What to do:
1. List every sentence in the DRM discussion that ends with a question mark.
2. Reproduce the DRM discussion verbatim, starting at "As for this" and running up to and including "the planning stage.".

Extracted text:
====
The DRM used today may not be great but its evolving for better or for worse and hopefully in about 20 years time there might be something less intrusive.
That's nice. How did your protest against DRM work out? Spoiler: the story we're discussing here contains the salient evidence.
If you were blocking sigs, you wouldn't have to read this.
I wonder how long it will take some enterprising group of phreaks to realise that they could blackmail Ubisoft by DDOSing their "game continuation" servers.
A couple of years back I remember writing PC Gamer requesting them to add DRM info to their reviews. While DRM certainly won't make me buy a game, some DRM will most definitely rule the game out, regardless of score.
I was very happy when I saw it making an appearance along with a magazine redesign (obviously, I take full credit; I'm sure nobody else requested it). They seem to be fairly serious about including proper information there as well.
When a major games magazine makes a point of informing the public about what sort of DRM a game includes, isn't it about time the bean counters wake up and realize that perhaps it's not terribly good PR? I know one thing, the DRM info isn't listed as a sales point (except, perhaps, when it says "None").
As for this particular DRM, the first thing I found myself doing was double-check the date to make sure I hadn't warped to April 1st. Previous notions of requiring gamers to go online once every week or two to reactivate were vociferously shot down by the public. How did Ubisoft take that as a sign that the public are ready to accept being online permanently to play? It redefines the meaning of draconian.
I'm truly baffled this even got past the planning stage.
====
Source excerpt:
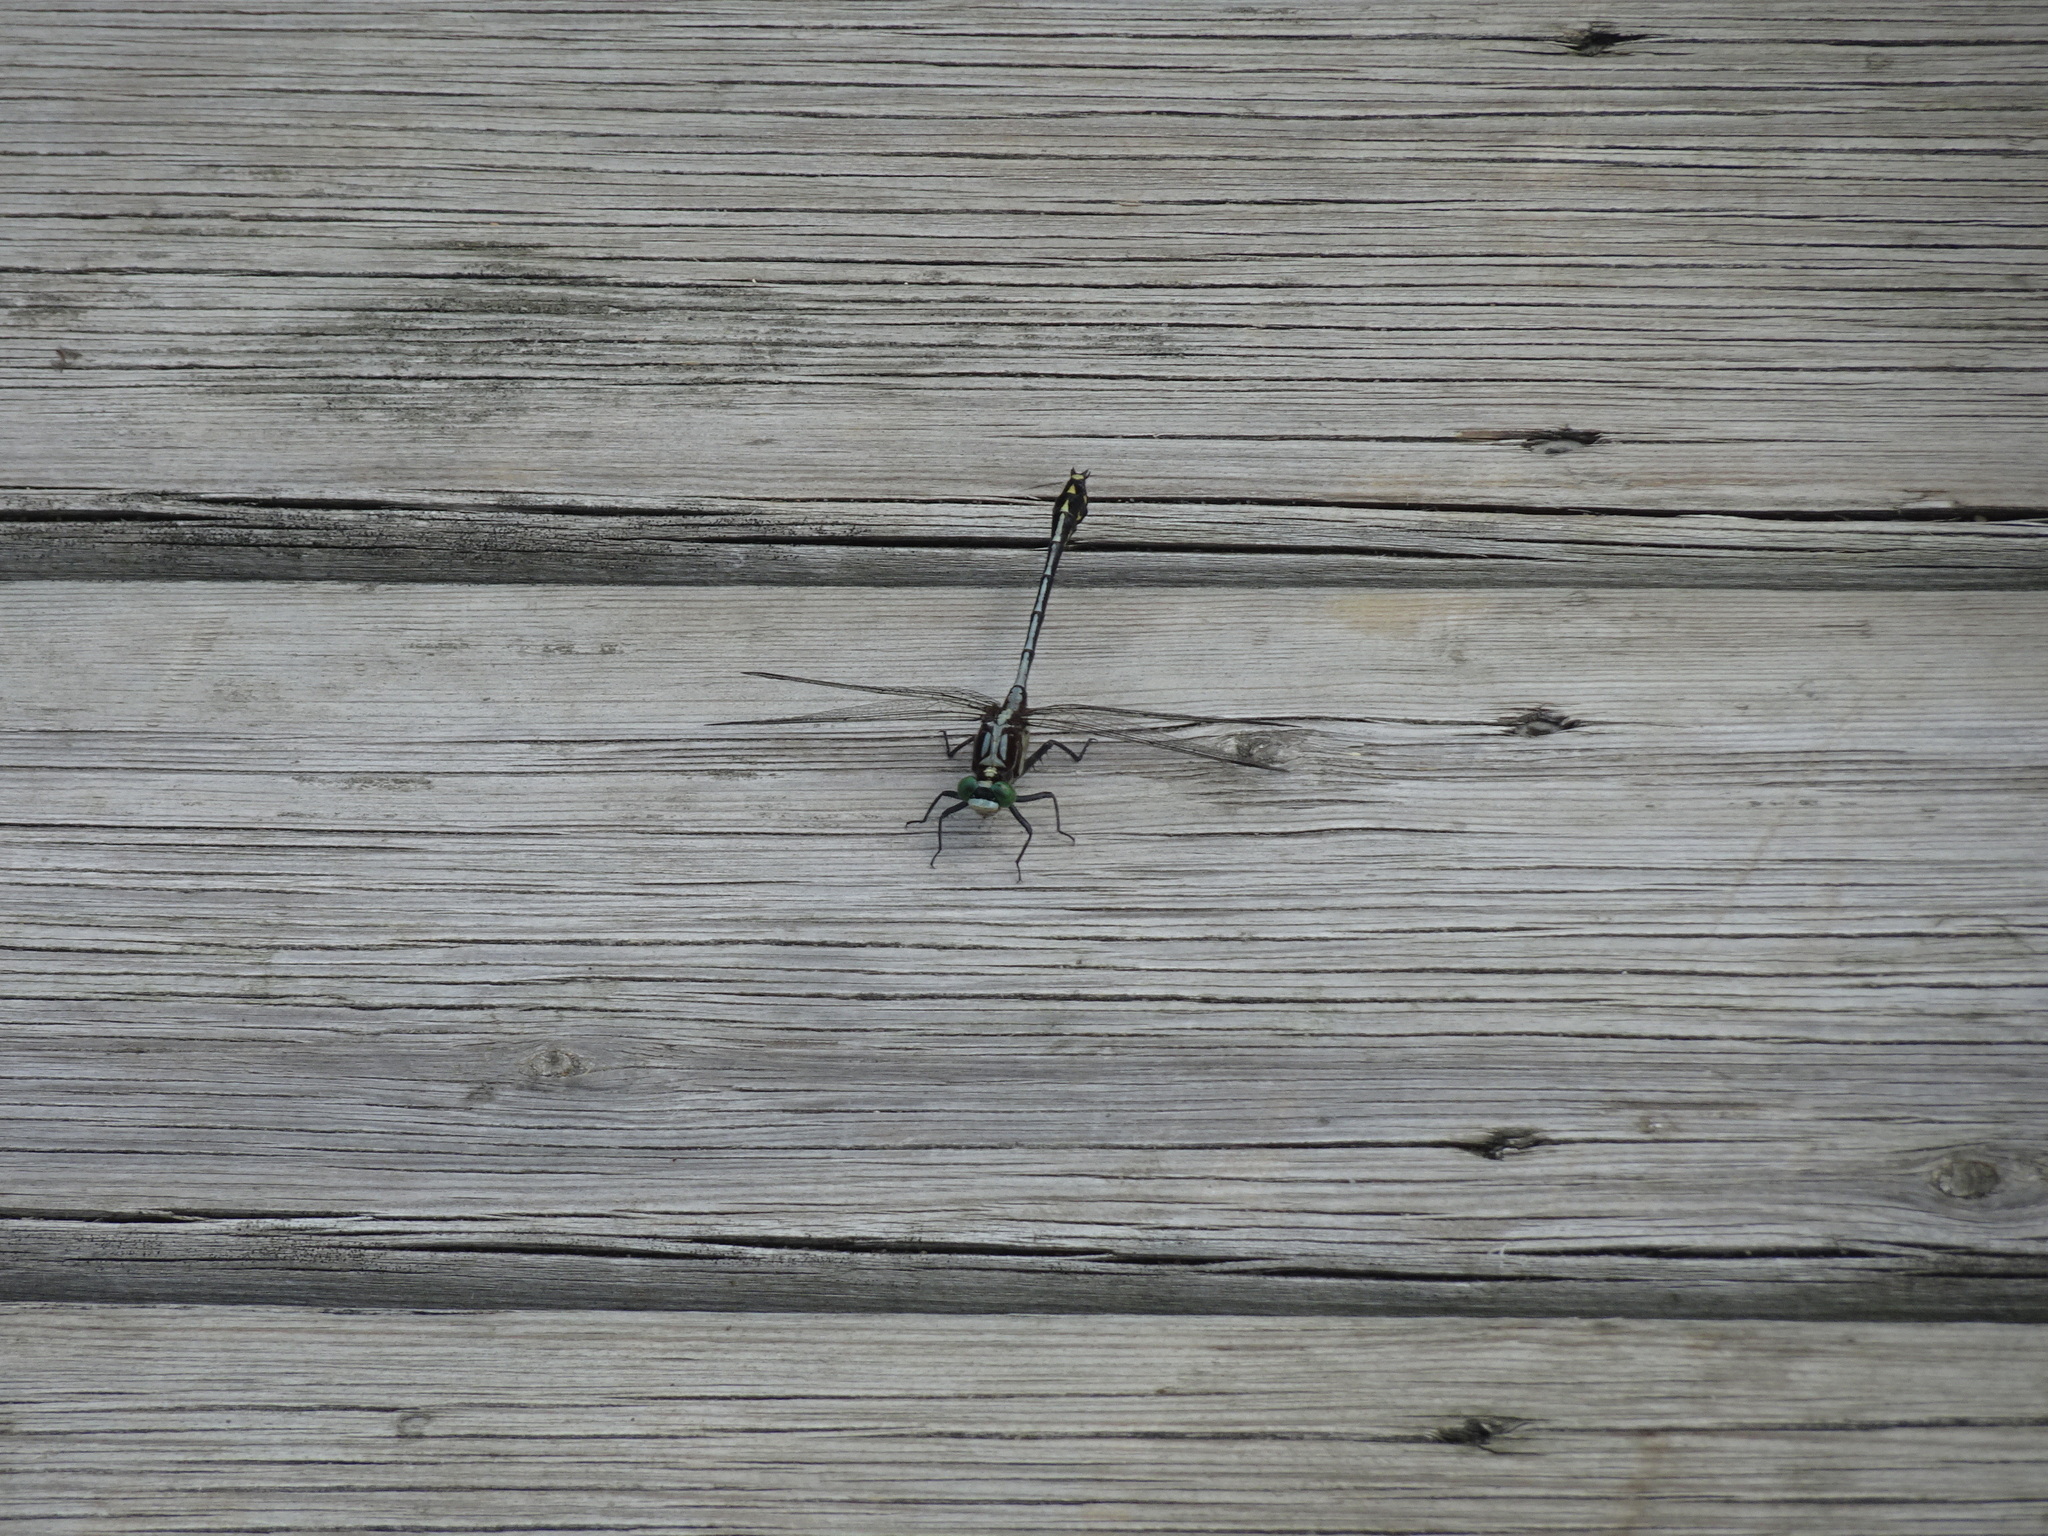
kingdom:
====
Answers:
1.
How did your protest against DRM work out?
When a major games magazine makes a point of informing the public about what sort of DRM a game includes, isn't it about time the bean counters wake up and realize that perhaps it's not terribly good PR?
How did Ubisoft take that as a sign that the public are ready to accept being online permanently to play?

2.
As for this particular DRM, the first thing I found myself doing was double-check the date to make sure I hadn't warped to April 1st. Previous notions of requiring gamers to go online once every week or two to reactivate were vociferously shot down by the public. How did Ubisoft take that as a sign that the public are ready to accept being online permanently to play? It redefines the meaning of draconian.
I'm truly baffled this even got past the planning stage.